◆ **ACTION ITEM**
Below is a listing to copy exactly; no image goes into the copy.

◆ **RAW DATA**
-=-=-=-=-
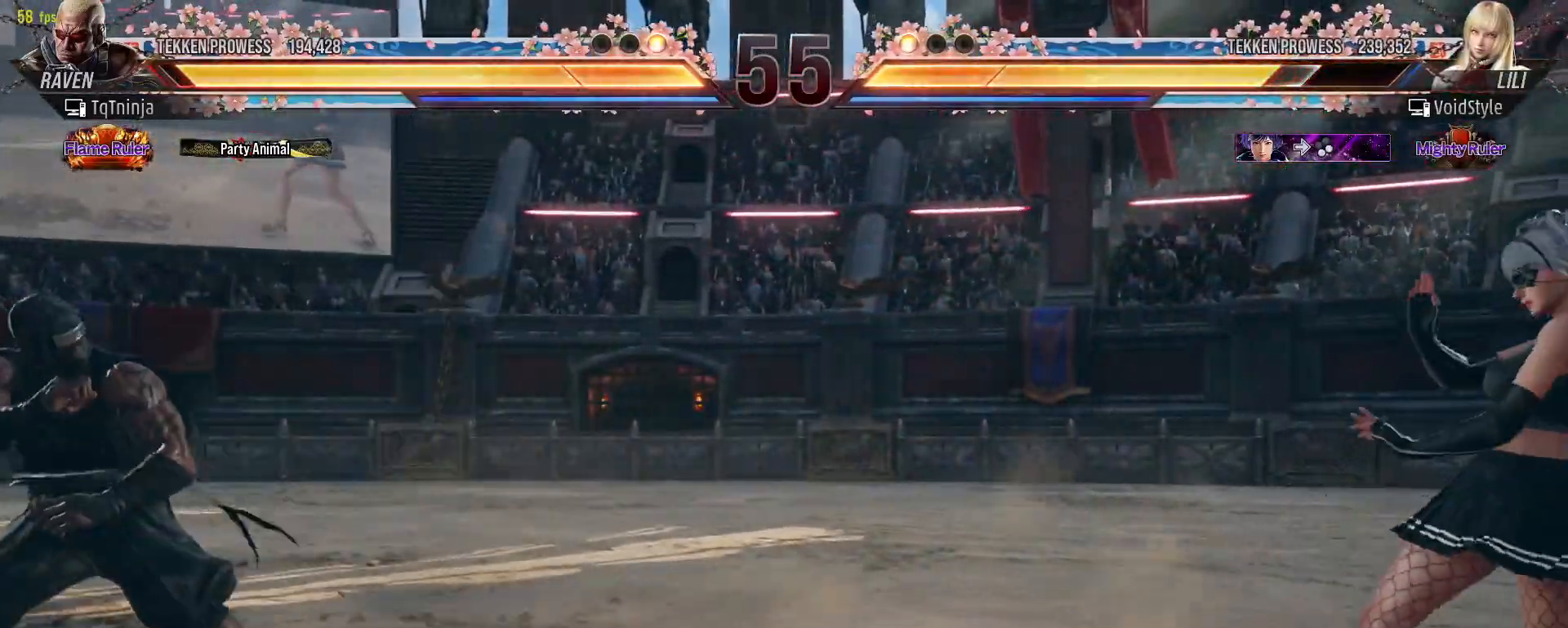
{"buttons": ["TRIANGLE"], "left_stick": "center", "events": [[283, "TRIANGLE", "down"], [433, "left_stick", "center"]]}
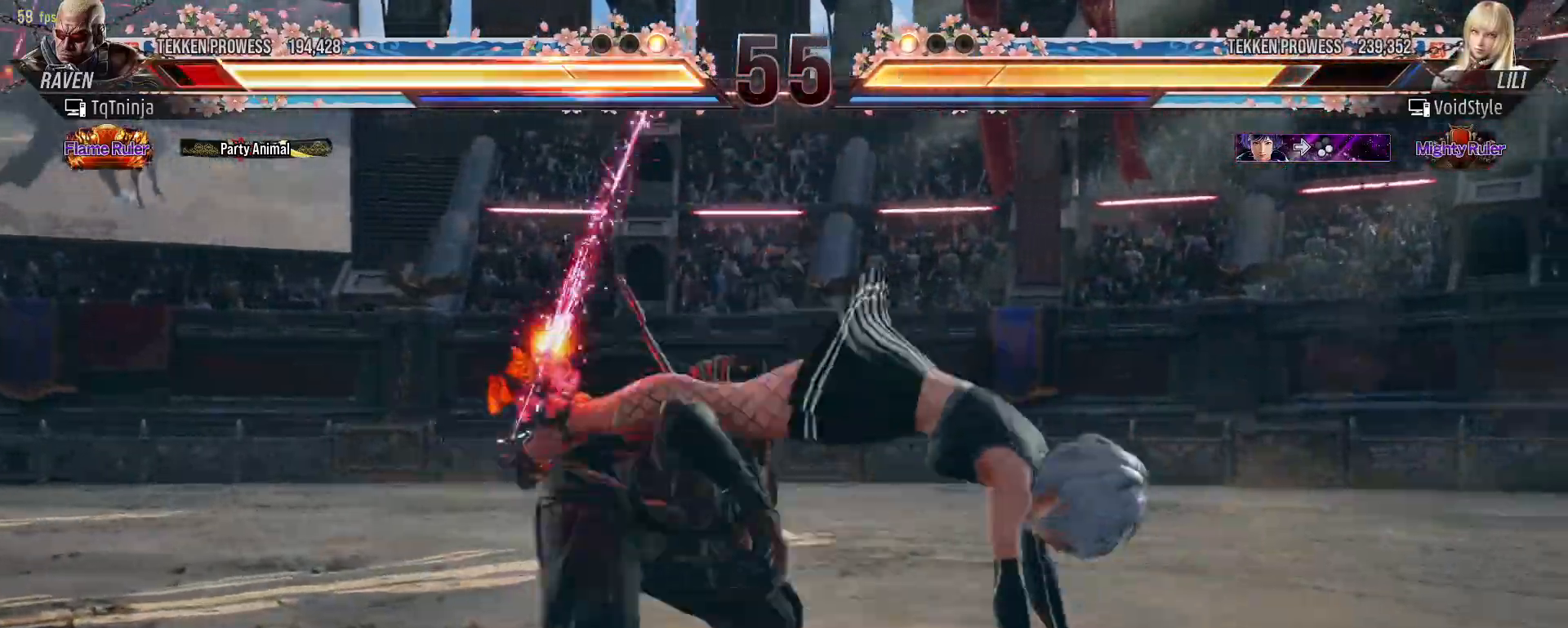
{"buttons": [], "left_stick": "center", "events": [[33, "TRIANGLE", "up"], [83, "left_stick", "left"], [333, "left_stick", "center"]]}
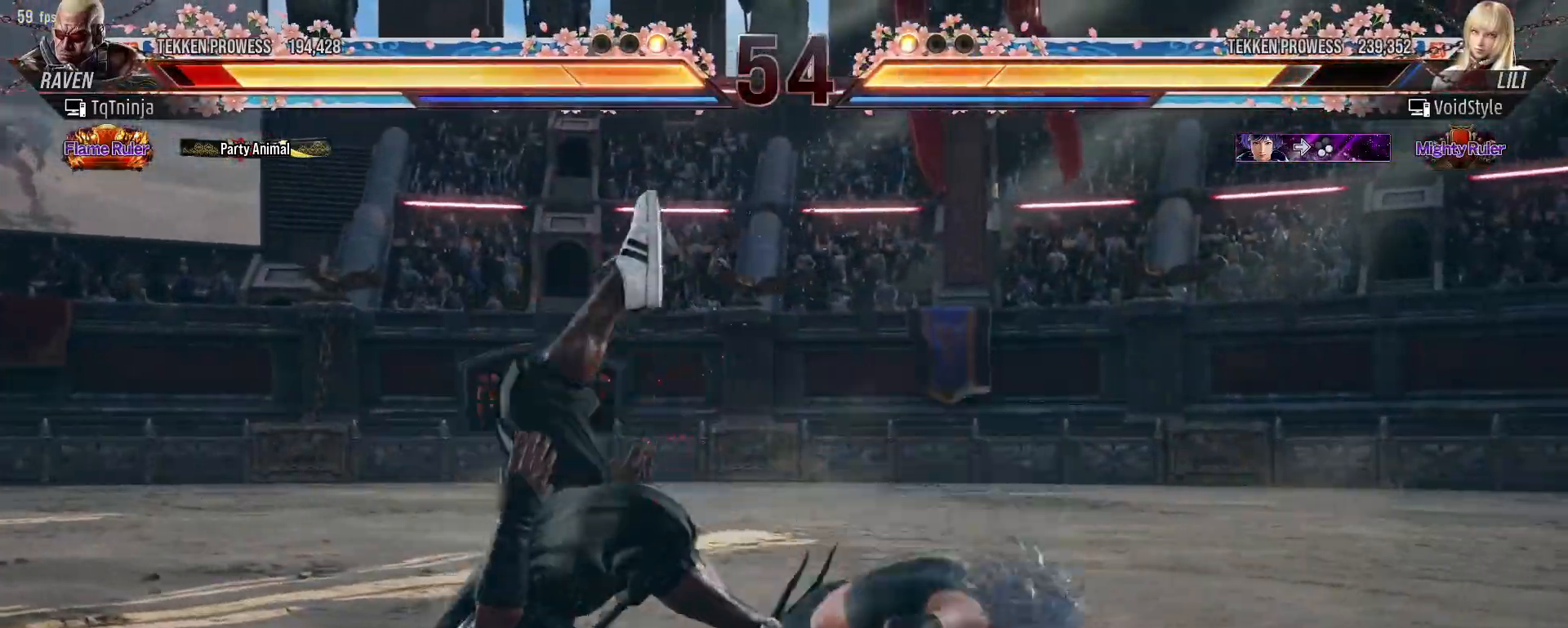
{"buttons": [], "left_stick": "center", "events": []}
-=-=-=-=-
◆ **RESPONSE AREA**
{"buttons": ["TRIANGLE"], "left_stick": "center", "events": [[283, "TRIANGLE", "down"], [433, "left_stick", "center"]]}
{"buttons": [], "left_stick": "center", "events": [[33, "TRIANGLE", "up"], [83, "left_stick", "left"], [333, "left_stick", "center"]]}
{"buttons": [], "left_stick": "center", "events": []}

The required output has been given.